**Information shown:**

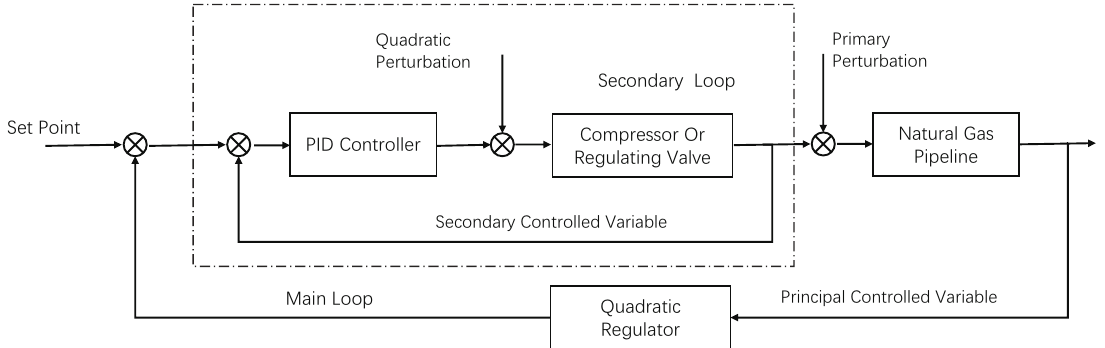
Figure 2. The cascade control system of the natural gas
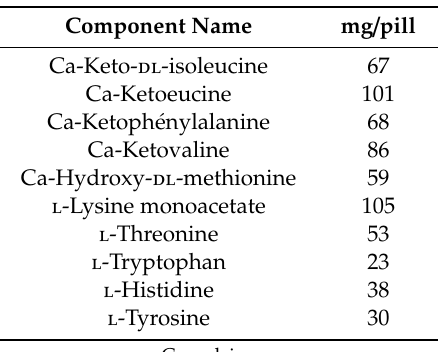
Table 1. Ketoacid analogues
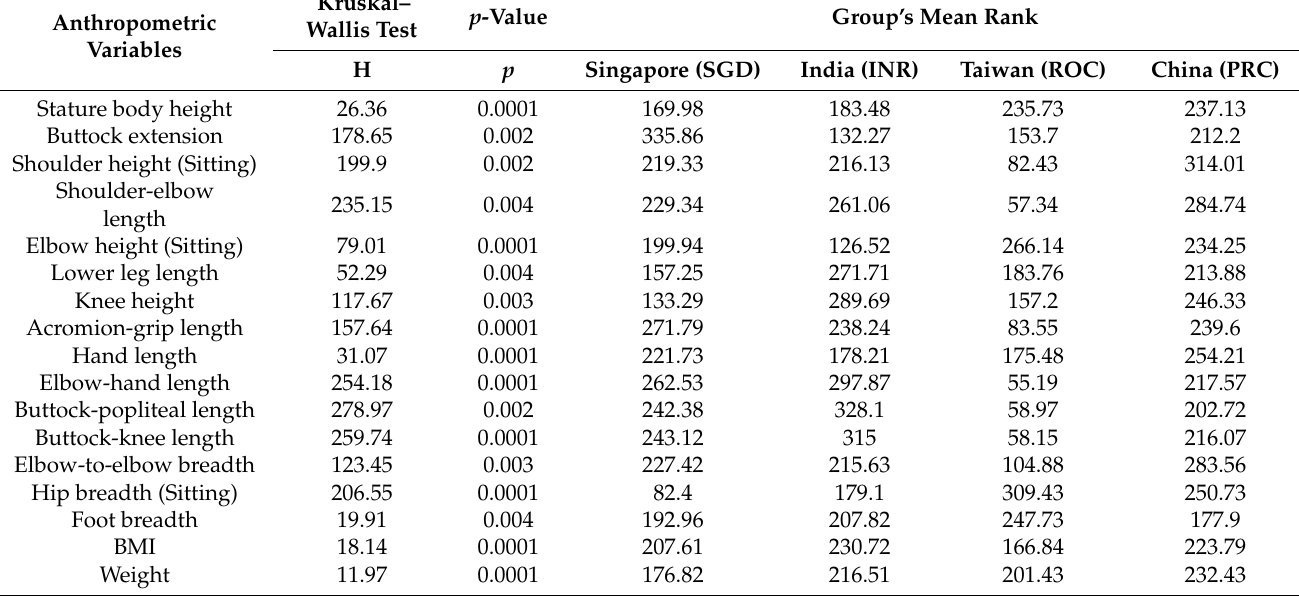
Table 3. Results of the Kruskal–Wallis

**What to work on:** Would you transcribe all of the data exactly, apart from its pictures?

**Output below:**
Figure 2. The cascade control system of the natural gas
Table 1. Ketoacid analogues
Table 3. Results of the Kruskal–Wallis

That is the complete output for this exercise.